The easiest way to understand CAP is to think of two nodes on opposite sides of a partition. Allowing at least one node to update state will cause the nodes to become inconsistent, thus forfeiting C (consistency). Likewise, if the choice is to preserve consistency, one side of the partition must act as if it is unavailable, thus forfeiting A (availability). Only when nodes communicate is it possible to preserve both consistency and availability, thereby forfeiting P. The general belief is that for wide-area systems, designers cannot forfeit P and therefore have a difficult choice between C and A.
As Dr. Brewer says, this is a difficult choice. Choosing between a Strongly Consistent database, or a Highly Available one will produce have pros and cons, so let’s take a look at where it makes sense to choose one over the other in relation to the CAP Theorem.

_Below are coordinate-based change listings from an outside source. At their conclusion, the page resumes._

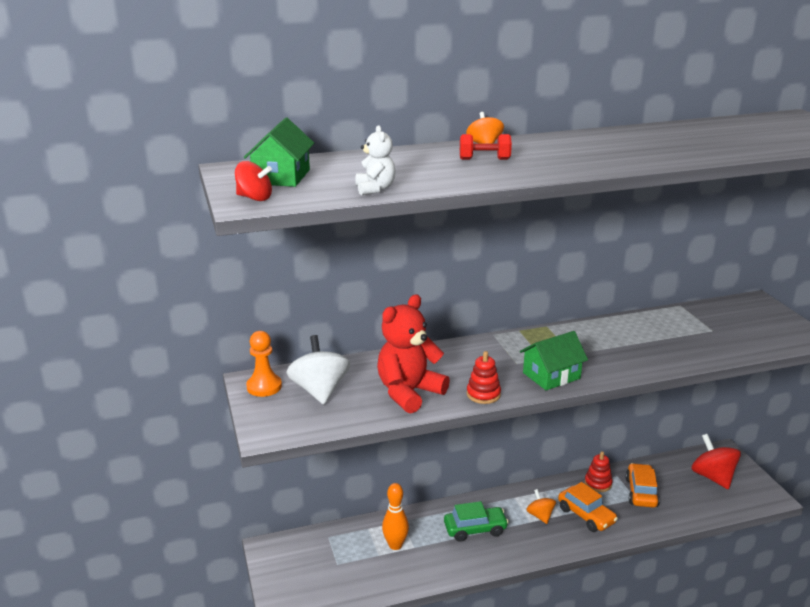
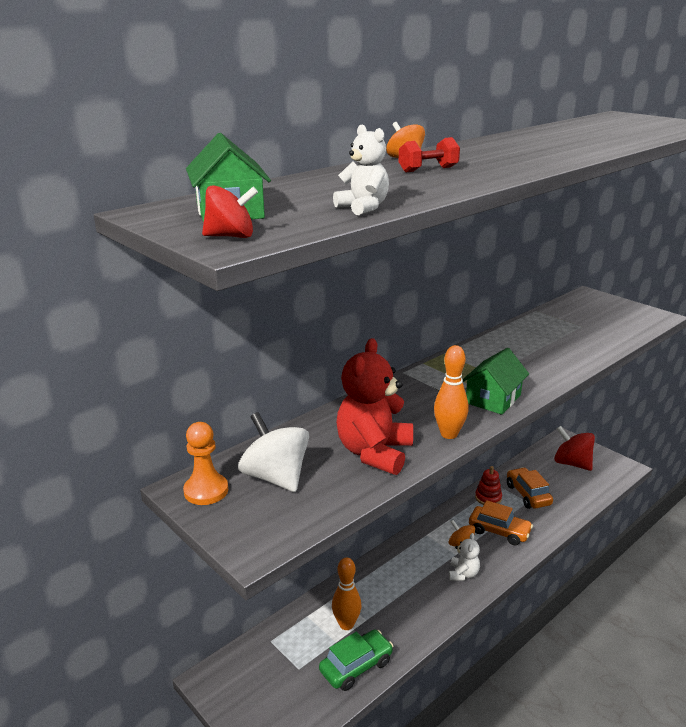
camera: 25 degrees left, 0 degrees up
green car [444,501,509,542] -> green car moved to [319,630,393,691]
red stacking toy [467,351,501,404] -> orange bowling pin [434,345,469,439]
none -> white teddy bear [449,533,480,581]

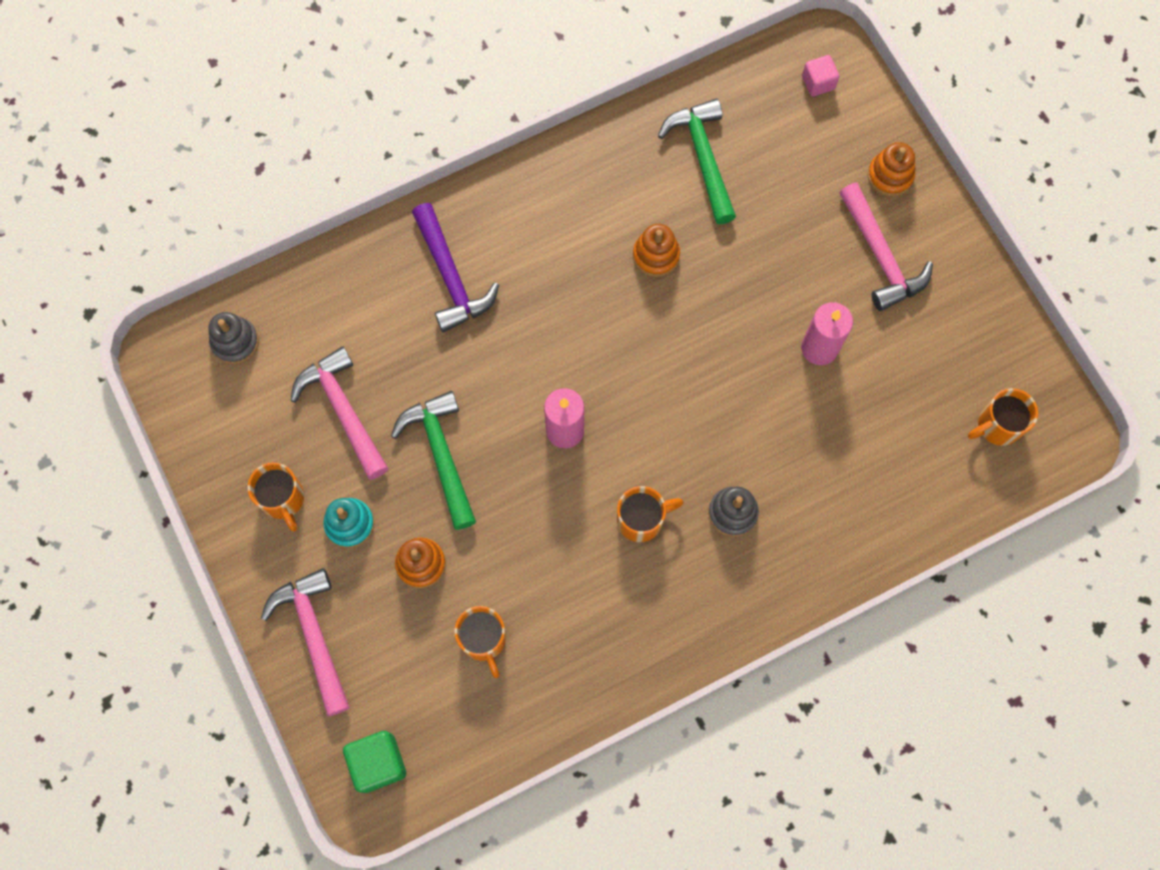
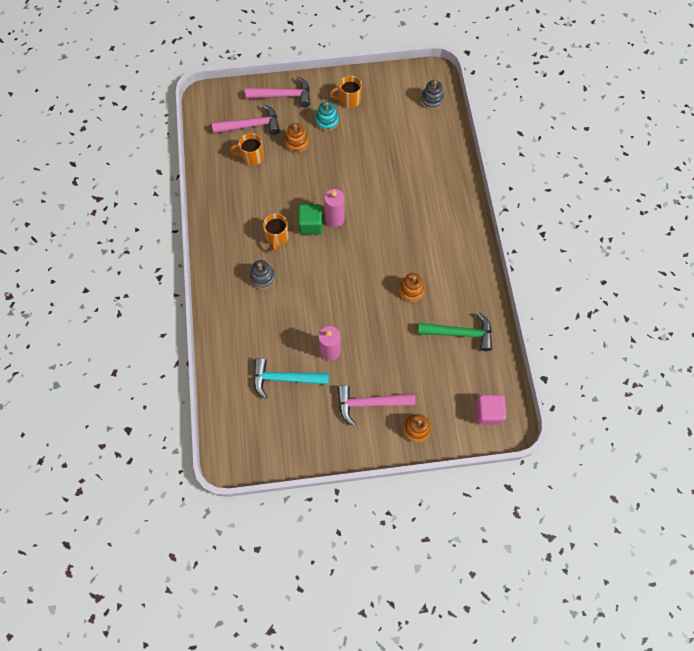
camera: 110 degrees right, 5 degrees down
pink hammer [290,346,388,480] -> pink hammer moved to [212,104,280,135]
green cube [343,731,406,793] -> green cube moved to [298,204,323,234]
green hammer [391,391,476,530] -> none
purple hammer [412,203,499,332] -> none
pink cube [802,55,840,97] -> pink cube [475,395,506,425], size x1.52
orange mug [968,388,1038,446] -> none
none -> turquoise hammer [253,358,329,399]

Highly Available Databases
Highly Available databases are a good choice when it is essential that all clients have the ability to read and write to the database at all times. This doesn’t mean that what is written to the will be instantly available to all who might want to read the data. There will be a delay of some sort, but eventually, it should be available. This is sometimes referred to as eventual consistency.
In the real world, we can see this eventual consistency happening with some social media channels. You make a post, but there might be a delay of a few minutes or more before everyone can see it. This isn’t mission critical, and generally, we as users tend to prefer that as opposed to not being able to access the social network at all.
At some point, of course, everyone will be able to see the post in question – it’s just a matter of time. This can be called Eventual Consistency, and it works well enough for this type of use case.
Strongly Consistent Databases
We can all probably agree that a slight delay in seeing a social media post isn’t a significant problem. It will still be more or less relevant by the time it is seen. But what about other use cases? What if, as an example, you need to be absolutely sure that the data in question has to be accurate and definitive? Per the constraints of the CAP Theorem, this is where you’d want to work with a Strongly Consistent database.
If you were to watch a streaming video on Netflix or a similar platform, you might pause the video in mid-stream. Later, you might wish to pick up where you left off on another device. You may well find that there is a 5-10 second bit of the video that you have already seen. Again, not a big deal, right? Being off by 5-10 seconds is not going to hurt anyone.
But let’s look at a different use case – let’s say, for the sake of example, you have a bank account dedicated to the needs of two children in college. Both of your children have the ability to access the account via an ATM card. Even though the two children may be using different ATMs, what were to happen if they were each to attempt to withdraw $80 from a $100 balance?
With a strongly consistent database, even if the attempts were separated by a millisecond, only the first transaction should go through. The second child should get a message stating that the requested transaction exceeds the available balance. A sad fate for the second child (and perhaps you as your cell phone rings with a plea for more funds), but with a strongly consistent database, the risk of overdrafts and related fees is reduced.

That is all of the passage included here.